◆ Work task: Provide an exact copy of the data, excluding the images.

◆ Extracted data:
┌──
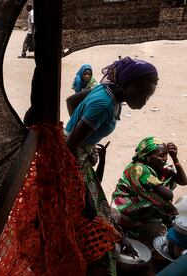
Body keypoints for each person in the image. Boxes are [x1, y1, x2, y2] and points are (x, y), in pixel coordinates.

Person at [65, 57, 159, 275]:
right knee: (90, 211)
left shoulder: (107, 90)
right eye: (141, 94)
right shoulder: (104, 105)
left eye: (148, 97)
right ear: (126, 84)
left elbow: (71, 102)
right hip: (71, 158)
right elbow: (69, 148)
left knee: (97, 209)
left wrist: (87, 136)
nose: (144, 101)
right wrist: (84, 192)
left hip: (79, 152)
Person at [112, 137, 187, 238]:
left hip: (142, 202)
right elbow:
└──
◆ Answer area:
Body keypoints for each person in the image. Boxes are [x1, y1, x2, y2] and points are (x, y), in pixel coordinates.

Person at [65, 57, 159, 275]:
right knee: (90, 211)
left shoulder: (107, 90)
right eye: (141, 94)
right shoulder: (104, 105)
left eye: (148, 97)
right ear: (126, 84)
left elbow: (71, 102)
right hip: (71, 158)
right elbow: (69, 148)
left knee: (97, 209)
left wrist: (87, 136)
nose: (144, 101)
right wrist: (84, 192)
left hip: (79, 152)
Person at [112, 137, 187, 238]:
left hip: (142, 202)
right elbow:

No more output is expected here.